Tauschbörsen: Musik, Filme oder Software werden kostenlos heruntergeladen, gleichzeitig muss aber der eigene Rechner als Plattform für andere User offen stehen – d.h. diese laden sich die Dateien vom Rechner Ihres Kindes runter. Ihr Kind verbreitet damit illegal erworbene Software, was strafbar ist!!! Sie als Besitzer des Internetzugangs sind damit für den Schaden (der schnell in die Tausende gehen kann) haftbar!
Hilfe: Sprechen Sie mit Ihrem Kind über Ethik, Legalität und Urheberrechte. Seien Sie selbst Vorbild!! Suche Sie auf dem Rechner Ihres Kindes nach P2P-Software. (Begriffe, die auf illegales Tauschen von Dateien hinweisen können sind: Filesharing, Tauschbörse, Downloads, P2P (sprich: „peer to peer“ – von Nutzer zu Nutzer))

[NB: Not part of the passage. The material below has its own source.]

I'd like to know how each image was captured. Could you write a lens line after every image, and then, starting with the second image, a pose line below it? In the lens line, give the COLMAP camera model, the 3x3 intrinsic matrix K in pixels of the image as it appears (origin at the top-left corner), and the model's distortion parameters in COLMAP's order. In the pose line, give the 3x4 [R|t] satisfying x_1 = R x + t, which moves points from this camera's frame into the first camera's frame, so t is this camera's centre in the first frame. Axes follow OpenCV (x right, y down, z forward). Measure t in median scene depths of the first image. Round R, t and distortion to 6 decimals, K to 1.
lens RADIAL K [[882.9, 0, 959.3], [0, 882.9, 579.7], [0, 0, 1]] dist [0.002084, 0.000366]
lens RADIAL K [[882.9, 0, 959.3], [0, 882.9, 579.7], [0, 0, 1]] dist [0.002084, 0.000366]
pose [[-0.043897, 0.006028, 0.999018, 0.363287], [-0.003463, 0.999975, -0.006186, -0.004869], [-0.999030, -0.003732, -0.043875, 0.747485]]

Spiele: Informieren Sie sich über den Inhalt der Spiele Ihrer Kinder (möglichst bevor sie sie auf den Rechner laden) z.B. über www.spieleratgeber.dehttp://www.internetabc.de/eltern/rund_ums_netz/spieletipps/ , http://snp.bpb.de/ Werden Sie hellhörig, wenn Ihr Kind „Online-Spiele“ spielt. Hierbei besteht die Gefahr, dass Ihr Kind sich in die virtuelle Welt „flüchtet“ und den Bezug zur realen Welt verliert. Häufig verbinden sich die Spieler eines Spiels weltweit zu einer Spielegemeinschaft, in der jeder Teilnehmer seine Spielverpflichtungen (seinen Beitrag zum Fortgang des Spiels) hat. Diese Verpflichtungen können so weit gehen, dass reales Geld zu bezahlen ist. Spielen kann süchtig machen!!
Hilfe: Vereinbaren Sie feste Computer-Nutzungs-Regeln! Reden Sie mit Ihrem Kind über das Spiel und warum es gerade dieses so faszinierend findet. Suchen Sie gemeinsam nach alternativen Hobbys.

Allgemeine Hilfe-Tipps:
Schützen Sie den Rechner Ihres Kindes vor Viren, Würmern, trojanischen Pferden, Spyware etc. mit handelsüblichen Programmen. Sorgen Sie für ein regelmäßiges Update. Installieren Sie gegebenenfalls Filterprogramme. Installieren Sie Software, die die Zeit am Computer beschränkt. Software dazu unter: http://www.salfeld.dewww.time-for-kids.deAlle Software der Welt kann aber nur in beschränktem Maße Ihr Kind vor den Gefahren des Internets schützen. Der beste Schutz ist das offene Gespräch mit Ihrem Kind und Ihr Interesse an seinem Hobby. Lassen Sie sich in seine Welt „entführen“. Versuchen Sie nachzuempfinden, was Ihr Kind an der Welt des Computers so faszinierend findet. Ist Ihr Kind Ihnen gegenüber verschlossen, fragen Sie seine Freunde, was diese spielen.

Wenn Sie mehr zu diesen Themen wissen möchten, dann besuchen Sie das nächste Mal den Vortrag von J. Kabierske an unserer Schule.